Markus Steinmann
Markus Steinmann

Reputation: 71

kext hid under 10.7 unload failed but 10.6 works flawless

I'm working on a virtual USB bus driver for MacOSX (Windows already running) connected via network with a linux box. It works fine under 10.6 and 10.7 with a mass storage device and HID devices like mice or keyboards.

But removing devices (unplugging) or more simple unload the kext fails for HID devices under 10.7(.5) because of one remaining instance (retain count does not go down to zero after detach). My 10.6 and 10.7 test environments are identically MacBooksPro 8.2 i7.

Sometimes after a while (5-50minutes) the kext becomes free without an action from my side. It seems not to depend an changing power mode.

Yes, I have USBFamily logging lib and a lot of output, but between working (kextunload ok) and not working run I find no difference in the loggings, even with logging level 7.

Because of mass storage devices seem to work well, I guess the problem is inside die HID driver stack especially under 10.7?

Are there any known differences to remove an USB HID device driver stack between 10.6 and 10.7?

My kext is a (virtual) ControllerV3 derivated class establishing/creating an USBDevice for any real plugged (at the remote linux box) USB device. Using XCode 4.4.1.

Thanks in advance for any idea or hint, regards Markus

PS: Looks a little bit odd to me that under 10.7 so many HID objects are on top of the driver stack. After kextunload (with failure "..VirDevice has 1 instance") they seem still alive. But this in 100% the same a local plugged and unplugged Logitech mouse.

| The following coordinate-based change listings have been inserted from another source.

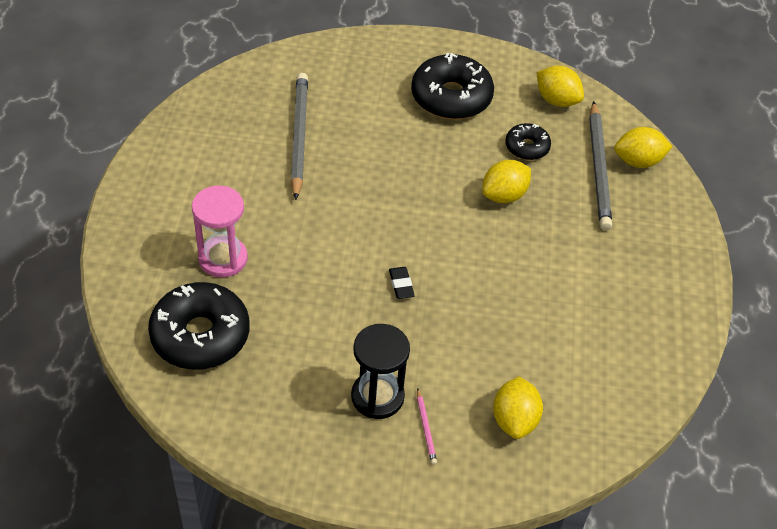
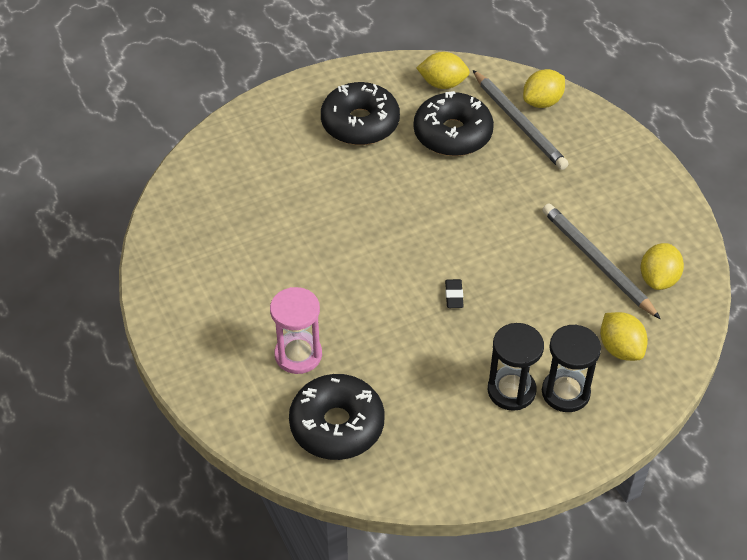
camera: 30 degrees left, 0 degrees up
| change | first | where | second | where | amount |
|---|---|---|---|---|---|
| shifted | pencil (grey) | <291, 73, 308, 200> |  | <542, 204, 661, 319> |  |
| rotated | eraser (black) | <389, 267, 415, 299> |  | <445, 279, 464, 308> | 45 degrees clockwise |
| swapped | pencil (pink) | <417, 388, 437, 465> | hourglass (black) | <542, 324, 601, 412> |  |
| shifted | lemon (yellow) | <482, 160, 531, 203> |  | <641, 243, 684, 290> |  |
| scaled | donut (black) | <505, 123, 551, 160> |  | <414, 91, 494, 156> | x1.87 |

From me are only the lowest both objects MsVirBus (virtual USB bus, derivated from IOUSBControllerV3 ) and the Mouse@xaffe003f with is an IOUSBDevice derivated object.

Driver Stack after kextunload

Upvotes: 3

Views: 455

Answers (1)

pmdj
pmdj

Reputation: 23448

I don't have deep experience with the HID stack, but I can give you some general IOKit/kext advice on how to track down the source of this kind of problem.

kextunload calls terminate() on all your objects in the I/O registry. This means there are two cases why you might end up unable to unload the kext:

  1. terminate() fails or fails to remove all child objects

  2. The remaining live objects are all not in the I/O registry

Check with the ioreg command whether any of your objects remain in the I/O registry. Also check what clients they have, as those will typically prevent removal.

If the registry is clear of your objects, you've most likely got a retain/release mismatch. I gave some suggestions on tracking these down in this answer so I won't repeat that here. It also doesn't seem likely as your kext eventually does unload and works on 10.6.

If you have objects left in the I/O registry, you'll need to track down why those are still there. If you aren't already overriding terminate() in your classes, add dummy overrides which just forward the call to the base class implementation. But wrap that forwarding call with logging output, and output whether the call succeeds. If you're already overriding terminate, add similar logging. You may also want to add similar logging for didTerminate(), as termination can be asynchronous.

You should be passing terminate() down the device tree to your clients when a USB device is unplugged. I'd check in the equivalent part of the EHCI controller code to see whether any special arguments etc. are required for this.